Le personnage de ce film était un danseur de Butō : danse japonaise née dans les années 1960, « danse du corps obscur ». La singularité de celle-ci est qu’elle est très expressive : les artistes donnent à voir des déformations du visage. À sa naissance, le Butō a été nourri par les avant-gardes artistiques européennes (parmi lesquelles l'expressionnisme allemand, le surréalisme, la littérature des écrivains maudits d'Occident, etc.).

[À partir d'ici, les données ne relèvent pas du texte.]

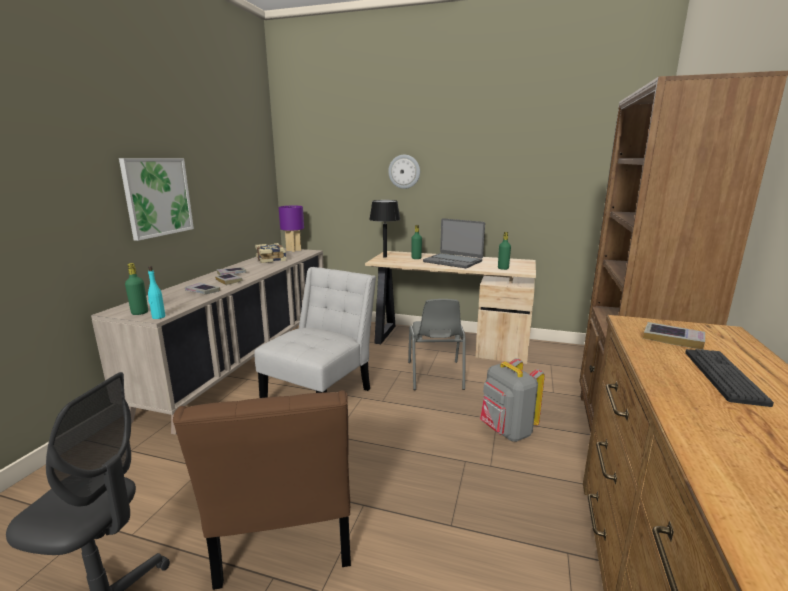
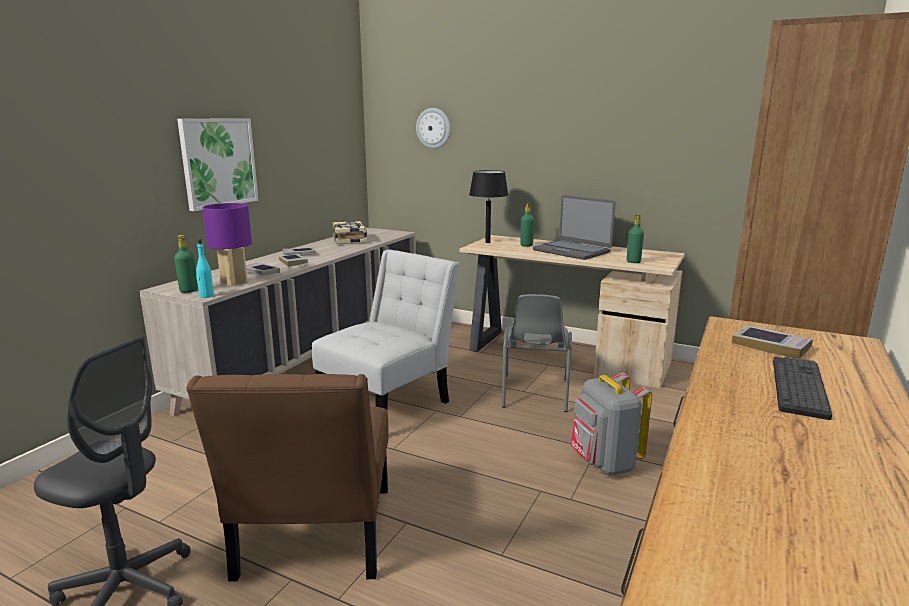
camera: 10 degrees right, 0 degrees up
purple table lamp [279,206,304,252] -> purple table lamp moved to [203,203,252,287]
wall clock [388,155,420,189] -> wall clock moved to [416,108,451,149]

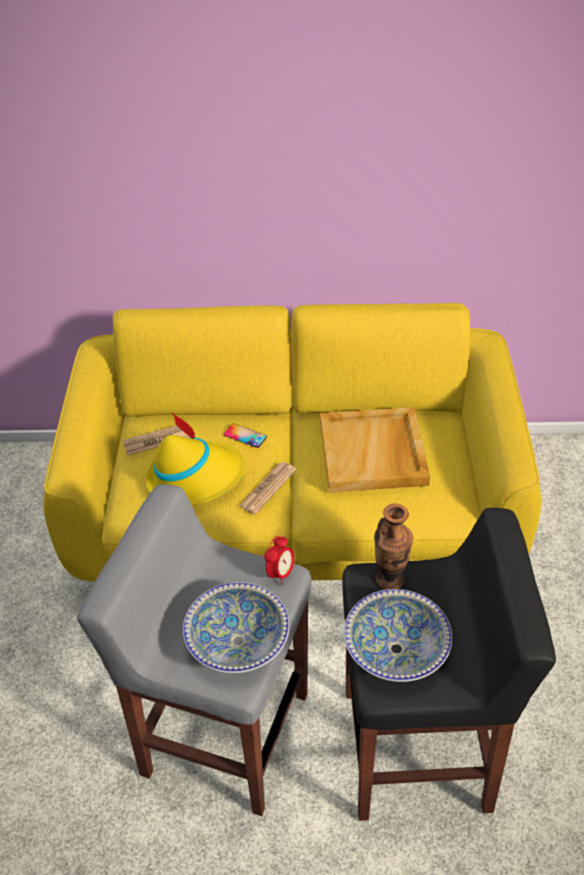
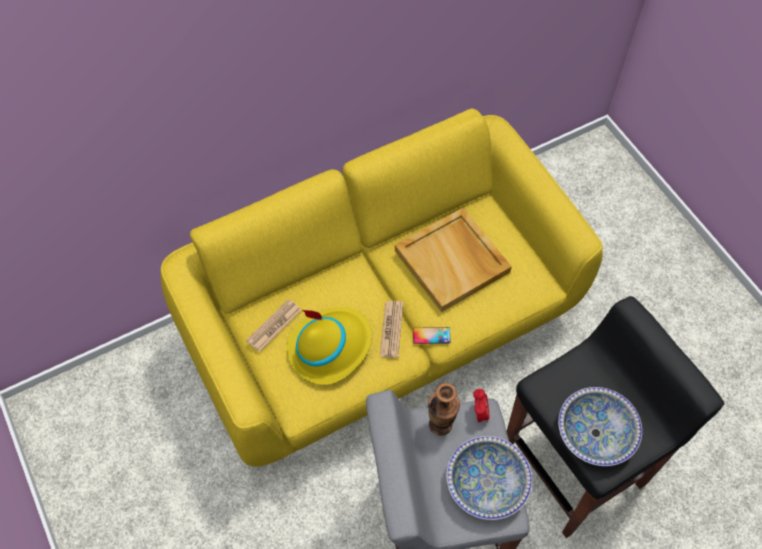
camera: 30 degrees left, 15 degrees up
phone [224,423,267,448] -> phone moved to [413,327,451,344]
vase [374,504,413,590] -> vase moved to [428,383,460,436]

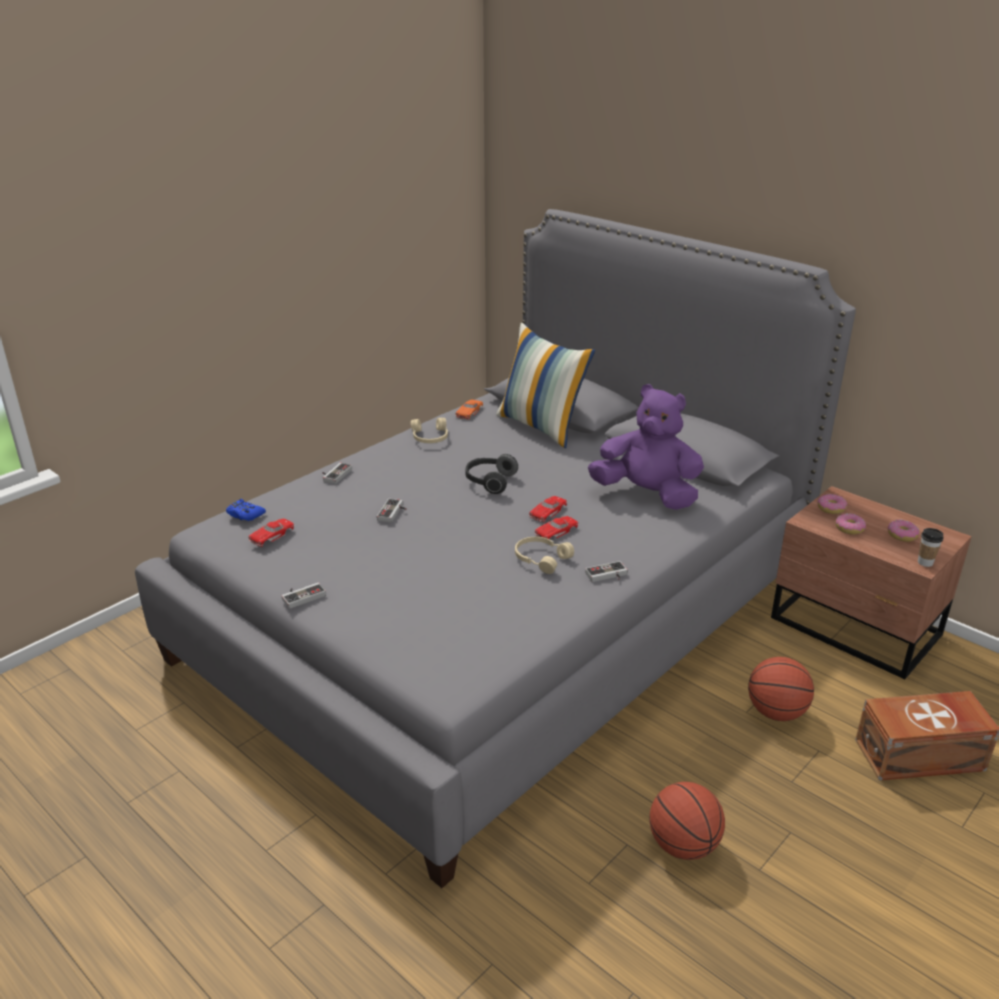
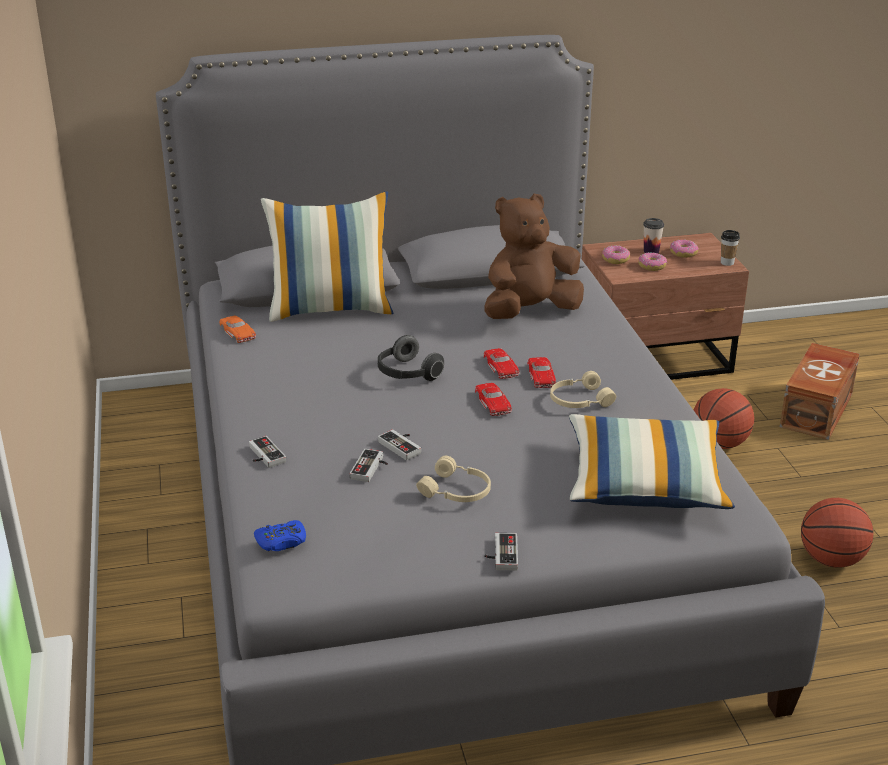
camera: 55 degrees left, 0 degrees up
red toy car [248,518,294,547] -> red toy car moved to [475,383,512,416]
beige headphones [411,418,448,443] -> beige headphones moved to [416,456,491,502]
game controller [585,561,628,582] -> game controller moved to [350,449,388,482]
purple plush toy [588,384,704,510] -> brown plush toy [484,194,584,319]
none -> pillow [569,414,735,509]
none -> cup [643,218,664,254]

Le tableau représente un homme allongé sur une rive, à moitié dans l’eau. Il peut sembler paisible. Quand on connait le contexte d’origine, il prend une toute autre dimension. En effet, l’exposition que visitait Nicolas Souchet à ce moment là avait pour thème l’art et la psychiatrie. Le danseur errait dans un vieux château, devenu un hôpital psychiatrique et faisait un spectacle devant les patients. La photographie initiale est tirée d’une scène au bord de l’eau où il se laisse tomber.
« Il y avait un côté nymphéas* dans cette image. Comme la qualité était moyenne, je n’avais que des masses et donc le sujet est devenu un prétexte."
*Claude Monet
Texte de Marc Trichard *
« Il est de bon ton de penser que les arts graphiques se doivent de nous faire tenir réflexion. Leur marché a été saturé d’installations conceptuelles, d’artefacts, nous faisant perdre de vue l’essence, l’origine de ceux-ci : révéler l’âme figurative.
Et c’est précisément à cela que nous invitent les œuvres de Nicolas Souchet. Nous abandonner à contempler le cœur des personnes, des choses exposées. Découvrir les éclats d’humanité.
Ainsi éclairées par la technique et la maîtrise de la chromatologie, elles semblent nous raconter leur histoire. Par la subtilité de l’éclairage, la lumière nous appelle à écouter ces sujets, qui semblent alors nous susurrer l’intime et happer nos sensibilités. De cette façon, l’artiste nous enjoint de poser un regard bienveillant, presque amoureux, sur l’autre.
À en apprécier la grâce élémentaire, comme les caractères uniques. »
*Écrivain contemporain, auteur de « Âme à zones », sorti en 2022.